Peut-être serait-il bon pour notre pays de revendiquer leurs droits dans un ministère à leur image ?
- J'ai beaucoup d'autres remarques à formuler. Il faudrait prendre le temps d'évoquer l'attachement des habitants à leurs quartiers, le mal-être de nos concitoyens rongés par la solitude.
"Quand on souffre de la solitude, on souffre deux fois. Une fois à cause de la solitude. Une autre fois parce qu'on n'a personne à qui se plaindre."

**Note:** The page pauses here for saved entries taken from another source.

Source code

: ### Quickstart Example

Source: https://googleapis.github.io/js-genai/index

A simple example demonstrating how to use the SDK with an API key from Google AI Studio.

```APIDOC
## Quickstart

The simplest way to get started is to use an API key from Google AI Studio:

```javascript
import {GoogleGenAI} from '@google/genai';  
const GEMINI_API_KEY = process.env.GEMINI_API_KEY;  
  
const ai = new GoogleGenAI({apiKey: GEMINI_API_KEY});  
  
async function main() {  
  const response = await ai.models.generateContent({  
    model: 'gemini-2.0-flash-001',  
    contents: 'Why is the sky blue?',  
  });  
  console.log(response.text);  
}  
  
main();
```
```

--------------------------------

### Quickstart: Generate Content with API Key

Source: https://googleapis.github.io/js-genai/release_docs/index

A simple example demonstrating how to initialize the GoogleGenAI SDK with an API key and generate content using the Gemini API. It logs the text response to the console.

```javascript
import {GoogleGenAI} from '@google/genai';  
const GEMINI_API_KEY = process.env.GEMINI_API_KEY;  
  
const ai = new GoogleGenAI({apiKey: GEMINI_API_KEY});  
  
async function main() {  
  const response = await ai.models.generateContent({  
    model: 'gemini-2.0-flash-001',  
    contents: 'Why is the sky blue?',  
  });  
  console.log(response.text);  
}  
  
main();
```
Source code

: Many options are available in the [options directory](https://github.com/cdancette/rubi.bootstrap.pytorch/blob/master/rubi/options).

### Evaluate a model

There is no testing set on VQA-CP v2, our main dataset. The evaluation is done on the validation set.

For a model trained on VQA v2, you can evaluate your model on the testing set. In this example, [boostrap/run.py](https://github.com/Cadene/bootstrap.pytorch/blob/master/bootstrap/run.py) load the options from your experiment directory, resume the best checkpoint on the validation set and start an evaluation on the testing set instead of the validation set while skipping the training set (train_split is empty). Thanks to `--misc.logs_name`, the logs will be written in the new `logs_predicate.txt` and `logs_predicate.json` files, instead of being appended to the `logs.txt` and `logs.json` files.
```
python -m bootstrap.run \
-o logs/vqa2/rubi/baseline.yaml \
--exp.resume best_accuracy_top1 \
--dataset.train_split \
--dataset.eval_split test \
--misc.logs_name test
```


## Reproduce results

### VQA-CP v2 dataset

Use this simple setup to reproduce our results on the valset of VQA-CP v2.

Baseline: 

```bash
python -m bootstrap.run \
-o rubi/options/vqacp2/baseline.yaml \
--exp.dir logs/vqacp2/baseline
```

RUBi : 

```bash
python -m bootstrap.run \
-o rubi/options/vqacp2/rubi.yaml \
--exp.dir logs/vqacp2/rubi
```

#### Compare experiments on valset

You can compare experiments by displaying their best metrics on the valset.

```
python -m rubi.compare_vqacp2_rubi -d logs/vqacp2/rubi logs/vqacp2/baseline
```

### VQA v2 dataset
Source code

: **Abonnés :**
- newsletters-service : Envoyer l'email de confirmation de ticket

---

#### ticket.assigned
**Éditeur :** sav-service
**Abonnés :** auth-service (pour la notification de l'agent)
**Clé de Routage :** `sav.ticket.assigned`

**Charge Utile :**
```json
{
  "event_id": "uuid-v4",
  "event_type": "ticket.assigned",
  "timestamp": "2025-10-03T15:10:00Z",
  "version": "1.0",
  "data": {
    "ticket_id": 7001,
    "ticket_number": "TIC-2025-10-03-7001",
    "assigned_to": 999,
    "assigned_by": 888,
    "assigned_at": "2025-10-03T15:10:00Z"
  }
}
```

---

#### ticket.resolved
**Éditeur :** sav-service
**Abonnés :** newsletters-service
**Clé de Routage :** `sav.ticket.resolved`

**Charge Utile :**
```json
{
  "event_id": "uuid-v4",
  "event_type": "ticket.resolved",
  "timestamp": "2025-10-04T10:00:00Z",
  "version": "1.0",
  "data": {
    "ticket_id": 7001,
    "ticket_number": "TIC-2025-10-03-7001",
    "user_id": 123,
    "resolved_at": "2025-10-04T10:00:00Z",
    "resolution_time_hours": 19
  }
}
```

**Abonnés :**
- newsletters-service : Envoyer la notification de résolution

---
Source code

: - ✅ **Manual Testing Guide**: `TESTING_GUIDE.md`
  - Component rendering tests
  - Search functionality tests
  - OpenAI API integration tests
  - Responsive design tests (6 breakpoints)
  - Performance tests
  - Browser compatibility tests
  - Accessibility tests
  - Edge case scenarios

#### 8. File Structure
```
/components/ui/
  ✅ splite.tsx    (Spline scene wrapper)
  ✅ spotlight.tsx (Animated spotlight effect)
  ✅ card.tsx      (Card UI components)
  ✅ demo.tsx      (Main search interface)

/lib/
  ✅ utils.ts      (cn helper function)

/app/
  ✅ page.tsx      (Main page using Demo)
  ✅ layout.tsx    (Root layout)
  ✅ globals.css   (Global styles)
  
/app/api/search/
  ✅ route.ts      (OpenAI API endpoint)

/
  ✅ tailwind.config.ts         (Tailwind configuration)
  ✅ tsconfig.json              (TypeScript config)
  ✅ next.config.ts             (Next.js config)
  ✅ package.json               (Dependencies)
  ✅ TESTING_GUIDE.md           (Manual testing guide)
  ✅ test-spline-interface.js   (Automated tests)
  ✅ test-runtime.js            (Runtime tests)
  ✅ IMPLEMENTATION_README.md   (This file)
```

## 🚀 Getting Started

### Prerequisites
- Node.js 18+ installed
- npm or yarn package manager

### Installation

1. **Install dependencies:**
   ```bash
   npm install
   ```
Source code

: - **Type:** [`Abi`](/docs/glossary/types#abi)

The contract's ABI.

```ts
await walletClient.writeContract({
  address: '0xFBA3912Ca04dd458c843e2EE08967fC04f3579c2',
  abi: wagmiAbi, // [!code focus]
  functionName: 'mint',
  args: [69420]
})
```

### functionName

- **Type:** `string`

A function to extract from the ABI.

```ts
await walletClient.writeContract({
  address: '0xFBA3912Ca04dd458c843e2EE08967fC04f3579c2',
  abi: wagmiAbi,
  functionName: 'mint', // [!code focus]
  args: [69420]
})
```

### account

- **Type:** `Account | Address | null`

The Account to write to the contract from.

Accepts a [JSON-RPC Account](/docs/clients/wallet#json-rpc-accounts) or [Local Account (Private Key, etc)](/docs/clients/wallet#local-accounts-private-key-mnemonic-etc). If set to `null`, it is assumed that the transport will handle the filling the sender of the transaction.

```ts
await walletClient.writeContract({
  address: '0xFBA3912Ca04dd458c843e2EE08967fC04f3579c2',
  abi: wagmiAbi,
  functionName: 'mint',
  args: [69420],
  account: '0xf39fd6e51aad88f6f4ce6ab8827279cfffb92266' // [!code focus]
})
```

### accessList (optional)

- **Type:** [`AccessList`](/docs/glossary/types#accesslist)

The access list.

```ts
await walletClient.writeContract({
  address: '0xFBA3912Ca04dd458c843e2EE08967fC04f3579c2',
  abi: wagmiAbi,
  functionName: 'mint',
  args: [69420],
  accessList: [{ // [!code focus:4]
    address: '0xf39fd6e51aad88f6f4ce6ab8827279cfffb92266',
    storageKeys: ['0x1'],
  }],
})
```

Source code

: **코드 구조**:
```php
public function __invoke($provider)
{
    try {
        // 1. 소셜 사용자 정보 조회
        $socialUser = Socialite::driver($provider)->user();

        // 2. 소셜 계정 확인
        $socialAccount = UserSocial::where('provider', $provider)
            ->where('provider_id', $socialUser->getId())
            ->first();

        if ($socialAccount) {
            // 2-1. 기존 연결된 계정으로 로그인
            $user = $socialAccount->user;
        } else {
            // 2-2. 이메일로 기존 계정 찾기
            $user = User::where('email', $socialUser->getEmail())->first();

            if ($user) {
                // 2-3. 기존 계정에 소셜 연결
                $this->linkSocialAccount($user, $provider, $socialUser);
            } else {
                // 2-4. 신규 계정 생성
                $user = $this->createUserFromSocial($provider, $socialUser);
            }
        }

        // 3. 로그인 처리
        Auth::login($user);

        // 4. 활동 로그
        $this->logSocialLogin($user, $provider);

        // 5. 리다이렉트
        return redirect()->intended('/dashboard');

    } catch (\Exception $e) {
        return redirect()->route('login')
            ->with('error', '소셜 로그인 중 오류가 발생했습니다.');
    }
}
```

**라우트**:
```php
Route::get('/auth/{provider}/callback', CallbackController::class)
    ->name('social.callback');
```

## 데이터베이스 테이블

- J'ai pensé que plutôt que de payer des sommes colossales aux entreprises en période de virus, il serait préférable de faire souscrire des assurances-vies aux dirigeants. Leur suicide permettrait alors à moindre frais de sauver des emplois en ces temps troublés pour notre économie.
Les syndicats sont partants.
Par ailleurs, les criminels aimeraient que la police ait un comportement moins approximatif avec eux.
"On ne traîte pas de la même façon un type qui a tué deux-cent-quarante-sept femmes et un type qui s'est contenté d'en sacrifier cent-quarante-sept !"
"Je suis innocent avec préméditation."
L'échange entre Emmanuel et Franz se poursuivra de longues heures.
Notre pays peut désormais se targuer d'avoir différentes grandes lignes directrices socio-économiques, grâce à l'intervention salvatrice de l'écrivain qui s'interroge toujours sur les besoins de chacun.
Hors contexte, Souvenirs du théâtre des opérations pourrait se lire comme un recueil de quinze textes.
Des nouvelles ? Pas vraiment. Plutôt des sketches qui ressembleraient à des témoignages déjantés exprimés avec le plus grand sérieux.
Quinze monologues rares ou inédits d'un auteur en très grande forme, qui exprime avec un humour acide et pince-sans-rire de faux problèmes de société, même s'il y a parfois un second degré de lecture plus grinçant.
Ansi sont mis en avant ces héros d'un jour, qui ont des préoccupations auxquelles nous n'aurions jamais ne serait-ce que pensés, qu'ils soient criminels, monuments de leur quartier, portés sur la bouteille, journalistes, solitaires ou en couple ( "La solitude, c'est ce qu'il y a de pire après le mariage." ), surdoués ( ou en attente de le devenir ), humoristes ou hommes politiques.
Les nombreux jeux de mots peuvent rappeler le regretté
Raymond Devos.
C'est totalement farfelu, très drôle, flirtant parfois avec le mauvais goût.
Sourire aux lèvres de la première à la dernière page, j'ai adoré.